* _Data for the task_:
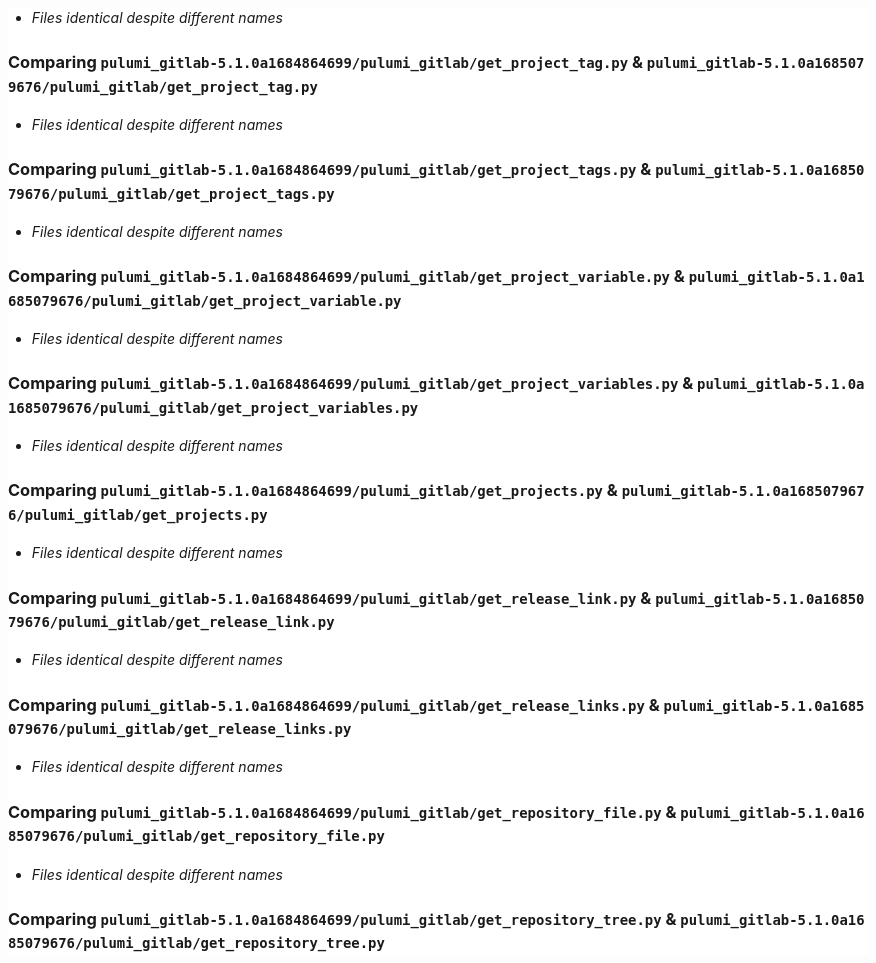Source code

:  * *Files identical despite different names*

### Comparing `pulumi_gitlab-5.1.0a1684864699/pulumi_gitlab/get_project_tag.py` & `pulumi_gitlab-5.1.0a1685079676/pulumi_gitlab/get_project_tag.py`

 * *Files identical despite different names*

### Comparing `pulumi_gitlab-5.1.0a1684864699/pulumi_gitlab/get_project_tags.py` & `pulumi_gitlab-5.1.0a1685079676/pulumi_gitlab/get_project_tags.py`

 * *Files identical despite different names*

### Comparing `pulumi_gitlab-5.1.0a1684864699/pulumi_gitlab/get_project_variable.py` & `pulumi_gitlab-5.1.0a1685079676/pulumi_gitlab/get_project_variable.py`

 * *Files identical despite different names*

### Comparing `pulumi_gitlab-5.1.0a1684864699/pulumi_gitlab/get_project_variables.py` & `pulumi_gitlab-5.1.0a1685079676/pulumi_gitlab/get_project_variables.py`

 * *Files identical despite different names*

### Comparing `pulumi_gitlab-5.1.0a1684864699/pulumi_gitlab/get_projects.py` & `pulumi_gitlab-5.1.0a1685079676/pulumi_gitlab/get_projects.py`

 * *Files identical despite different names*

### Comparing `pulumi_gitlab-5.1.0a1684864699/pulumi_gitlab/get_release_link.py` & `pulumi_gitlab-5.1.0a1685079676/pulumi_gitlab/get_release_link.py`

 * *Files identical despite different names*

### Comparing `pulumi_gitlab-5.1.0a1684864699/pulumi_gitlab/get_release_links.py` & `pulumi_gitlab-5.1.0a1685079676/pulumi_gitlab/get_release_links.py`

 * *Files identical despite different names*

### Comparing `pulumi_gitlab-5.1.0a1684864699/pulumi_gitlab/get_repository_file.py` & `pulumi_gitlab-5.1.0a1685079676/pulumi_gitlab/get_repository_file.py`

 * *Files identical despite different names*

### Comparing `pulumi_gitlab-5.1.0a1684864699/pulumi_gitlab/get_repository_tree.py` & `pulumi_gitlab-5.1.0a1685079676/pulumi_gitlab/get_repository_tree.py`
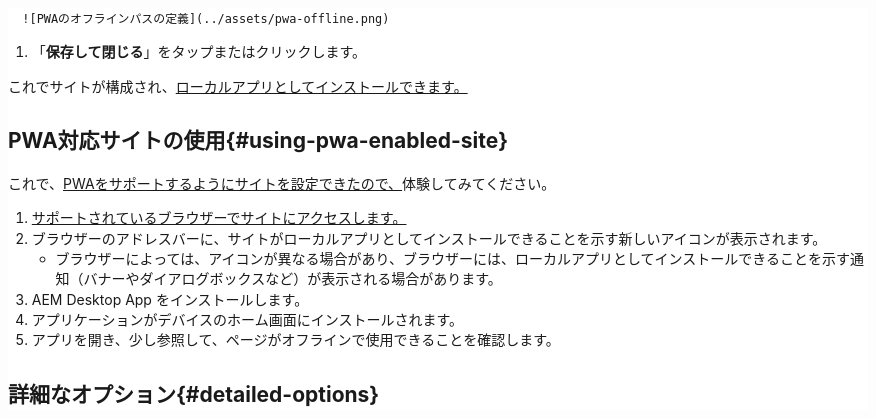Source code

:       ![PWAのオフラインパスの定義](../assets/pwa-offline.png)


1. 「**保存して閉じる**」をタップまたはクリックします。

これでサイトが構成され、[ローカルアプリとしてインストールできます。](#using-pwa-enabled-site)

## PWA対応サイトの使用{#using-pwa-enabled-site}

これで、[PWAをサポートするようにサイトを設定できたので、](#enabling-pwa-for-your-site)体験してみてください。

1. [サポートされているブラウザーでサイトにアクセスします。](https://developer.mozilla.org/en-US/docs/Web/Progressive_web_apps/Installable_PWAs#Summary)
1. ブラウザーのアドレスバーに、サイトがローカルアプリとしてインストールできることを示す新しいアイコンが表示されます。
   * ブラウザーによっては、アイコンが異なる場合があり、ブラウザーには、ローカルアプリとしてインストールできることを示す通知（バナーやダイアログボックスなど）が表示される場合があります。
1. AEM Desktop App をインストールします。
1. アプリケーションがデバイスのホーム画面にインストールされます。
1. アプリを開き、少し参照して、ページがオフラインで使用できることを確認します。

## 詳細なオプション{#detailed-options}
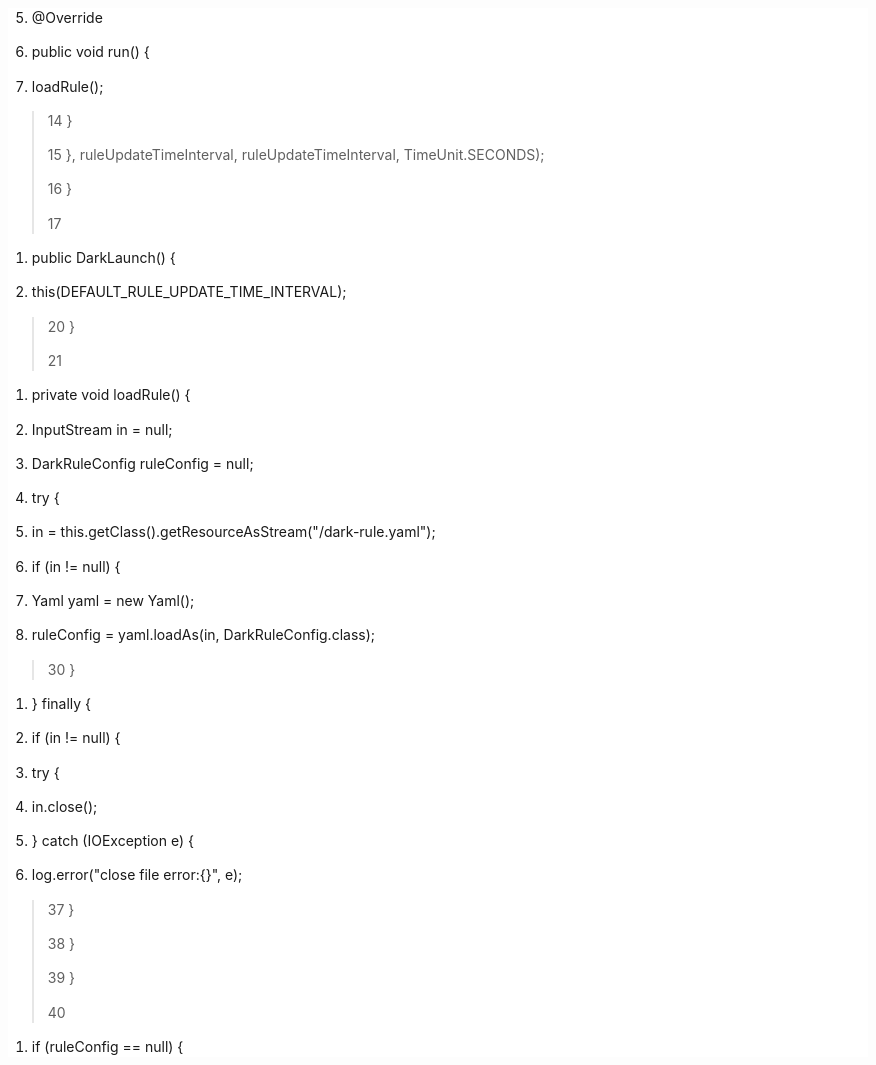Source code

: 5.  @Override

6.  public void run() {

7.  loadRule();

> 14 }
>
> 15 }, ruleUpdateTimeInterval, ruleUpdateTimeInterval, TimeUnit.SECONDS);
>
> 16 }
>
> 17

1.  public DarkLaunch() {

2.  this(DEFAULT\_RULE\_UPDATE\_TIME\_INTERVAL);

> 20 }
>
> 21

1.  private void loadRule() {

2.  InputStream in = null;

3.  DarkRuleConfig ruleConfig = null;

4.  try {

5.  in = this.getClass().getResourceAsStream("/dark-rule.yaml");

6.  if (in != null) {

7.  Yaml yaml = new Yaml();

8.  ruleConfig = yaml.loadAs(in, DarkRuleConfig.class);

> 30 }

1.  } finally {

2.  if (in != null) {

3.  try {

4.  in.close();

5.  } catch (IOException e) {

6.  log.error("close file error:{}", e);

> 37 }
>
> 38 }
>
> 39 }
>
> 40

1.  if (ruleConfig == null) {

* _Assigned task_: Rewrite all of the lines above, replacing every occurrence of "Files identical despite different names" with "Identical content under different file names" and keeping everything else unchanged. Omit the pictures from your answer.

* _Task solution_:
Source code

:  * *Identical content under different file names*

### Comparing `pulumi_gitlab-5.1.0a1684864699/pulumi_gitlab/get_project_tag.py` & `pulumi_gitlab-5.1.0a1685079676/pulumi_gitlab/get_project_tag.py`

 * *Identical content under different file names*

### Comparing `pulumi_gitlab-5.1.0a1684864699/pulumi_gitlab/get_project_tags.py` & `pulumi_gitlab-5.1.0a1685079676/pulumi_gitlab/get_project_tags.py`

 * *Identical content under different file names*

### Comparing `pulumi_gitlab-5.1.0a1684864699/pulumi_gitlab/get_project_variable.py` & `pulumi_gitlab-5.1.0a1685079676/pulumi_gitlab/get_project_variable.py`

 * *Identical content under different file names*

### Comparing `pulumi_gitlab-5.1.0a1684864699/pulumi_gitlab/get_project_variables.py` & `pulumi_gitlab-5.1.0a1685079676/pulumi_gitlab/get_project_variables.py`

 * *Identical content under different file names*

### Comparing `pulumi_gitlab-5.1.0a1684864699/pulumi_gitlab/get_projects.py` & `pulumi_gitlab-5.1.0a1685079676/pulumi_gitlab/get_projects.py`

 * *Identical content under different file names*

### Comparing `pulumi_gitlab-5.1.0a1684864699/pulumi_gitlab/get_release_link.py` & `pulumi_gitlab-5.1.0a1685079676/pulumi_gitlab/get_release_link.py`

 * *Identical content under different file names*

### Comparing `pulumi_gitlab-5.1.0a1684864699/pulumi_gitlab/get_release_links.py` & `pulumi_gitlab-5.1.0a1685079676/pulumi_gitlab/get_release_links.py`

 * *Identical content under different file names*

### Comparing `pulumi_gitlab-5.1.0a1684864699/pulumi_gitlab/get_repository_file.py` & `pulumi_gitlab-5.1.0a1685079676/pulumi_gitlab/get_repository_file.py`

 * *Identical content under different file names*

### Comparing `pulumi_gitlab-5.1.0a1684864699/pulumi_gitlab/get_repository_tree.py` & `pulumi_gitlab-5.1.0a1685079676/pulumi_gitlab/get_repository_tree.py`
Source code

:       ![PWAのオフラインパスの定義](../assets/pwa-offline.png)


1. 「**保存して閉じる**」をタップまたはクリックします。

これでサイトが構成され、[ローカルアプリとしてインストールできます。](#using-pwa-enabled-site)

## PWA対応サイトの使用{#using-pwa-enabled-site}

これで、[PWAをサポートするようにサイトを設定できたので、](#enabling-pwa-for-your-site)体験してみてください。

1. [サポートされているブラウザーでサイトにアクセスします。](https://developer.mozilla.org/en-US/docs/Web/Progressive_web_apps/Installable_PWAs#Summary)
1. ブラウザーのアドレスバーに、サイトがローカルアプリとしてインストールできることを示す新しいアイコンが表示されます。
   * ブラウザーによっては、アイコンが異なる場合があり、ブラウザーには、ローカルアプリとしてインストールできることを示す通知（バナーやダイアログボックスなど）が表示される場合があります。
1. AEM Desktop App をインストールします。
1. アプリケーションがデバイスのホーム画面にインストールされます。
1. アプリを開き、少し参照して、ページがオフラインで使用できることを確認します。

## 詳細なオプション{#detailed-options}
Source code

: 5.  @Override

6.  public void run() {

7.  loadRule();

> 14 }
>
> 15 }, ruleUpdateTimeInterval, ruleUpdateTimeInterval, TimeUnit.SECONDS);
>
> 16 }
>
> 17

1.  public DarkLaunch() {

2.  this(DEFAULT\_RULE\_UPDATE\_TIME\_INTERVAL);

> 20 }
>
> 21

1.  private void loadRule() {

2.  InputStream in = null;

3.  DarkRuleConfig ruleConfig = null;

4.  try {

5.  in = this.getClass().getResourceAsStream("/dark-rule.yaml");

6.  if (in != null) {

7.  Yaml yaml = new Yaml();

8.  ruleConfig = yaml.loadAs(in, DarkRuleConfig.class);

> 30 }

1.  } finally {

2.  if (in != null) {

3.  try {

4.  in.close();

5.  } catch (IOException e) {

6.  log.error("close file error:{}", e);

> 37 }
>
> 38 }
>
> 39 }
>
> 40

1.  if (ruleConfig == null) {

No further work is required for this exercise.